Printers vote for 13.5% pay cut

BGP general view
Image caption The pay cut, averaging £4,050 per person, comes into effect on 1 April

Workers at the Goodhead Group, one of the UK's biggest magazine printing firms, have voted to accept a 13.5% cut in their basic pay rates.

The staff at plants in Bicester and Banbury voted by 4-1 in favour of the cut, on a turnout of 83.5% of the 550 employees.

The loss-making company first proposed the plan last month as an alternative to making some staff redundant.

The pay cut will amount to an average of £4,050 per person.

David Holland, the firm's chairman, said he was very pleased.

"We wanted a decisive result and we got it," he said.

"Had it been marginal, we would have been worried about winning hearts and minds. At this level, we have a very strong mandate."

The wage cut will come into effect from 1 April.

Court action?

The Goodhead group is owned by Sir John Madejski, owner of Reading football club.

The firm has two main printing plants, BGP in Bicester and Stones in Banbury.

It had argued that it needed to cut its wage bill as the final part of a plan to stem its losses, which have amounted to £69m in the past five years.

The Unite trade union, which represents about 90 staff at the group, had threatened to take the company to court for by-passing the union in the firm's recent consultation exercise.

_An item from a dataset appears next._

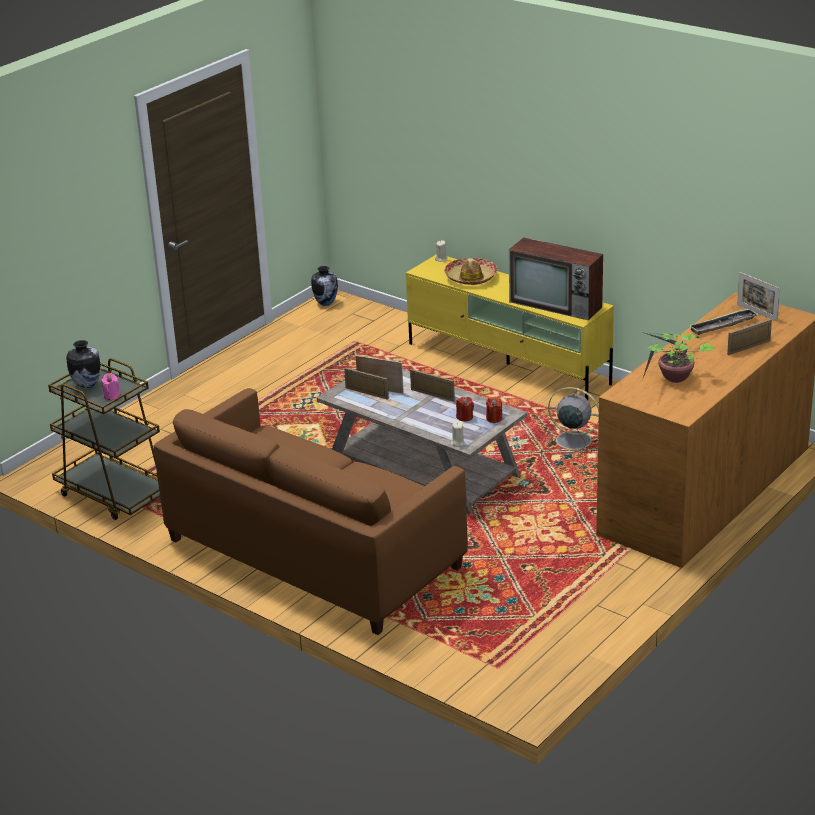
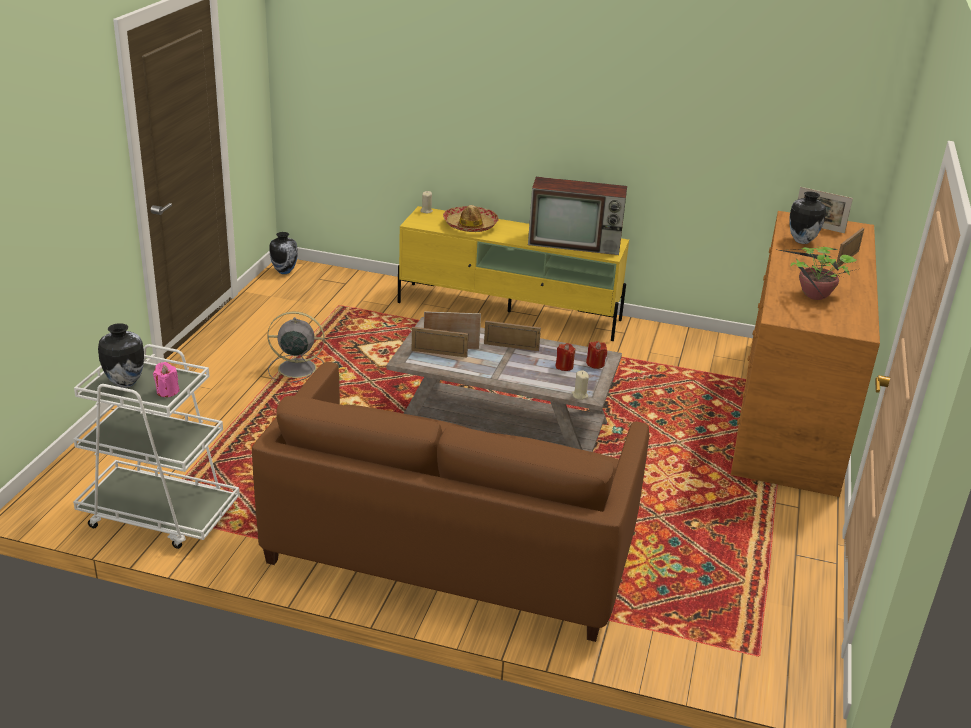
camera: 25 degrees left, 0 degrees up
brown cart [48,358,160,520] -> white cart [73,344,240,549]
grey fan [546,387,599,453] -> grey fan moved to [267,312,325,382]
tray [689,308,758,335] -> vase [790,191,826,244]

Goodhead has refused to have any dealings with the union, arguing it was no longer recognised for collective negotiations.

Steve Sibbald, a national official for Unite, said its threat of legal action was not an empty one.

"It was obvious right from the start it [the wage cut] was going to be accepted," he said.

"The workforce have had to listen to the threat that their jobs have been in jeopardy.

"It is now likely now that if they do implement the change, we will take court action for individuals who do not want to accept," he added.

Mr Holland dismissed Unite's threat.

"We will wait and see what happens, but I am not really bothered," he said.

"They don't represent many people and I would advise them not to waste their money," he added.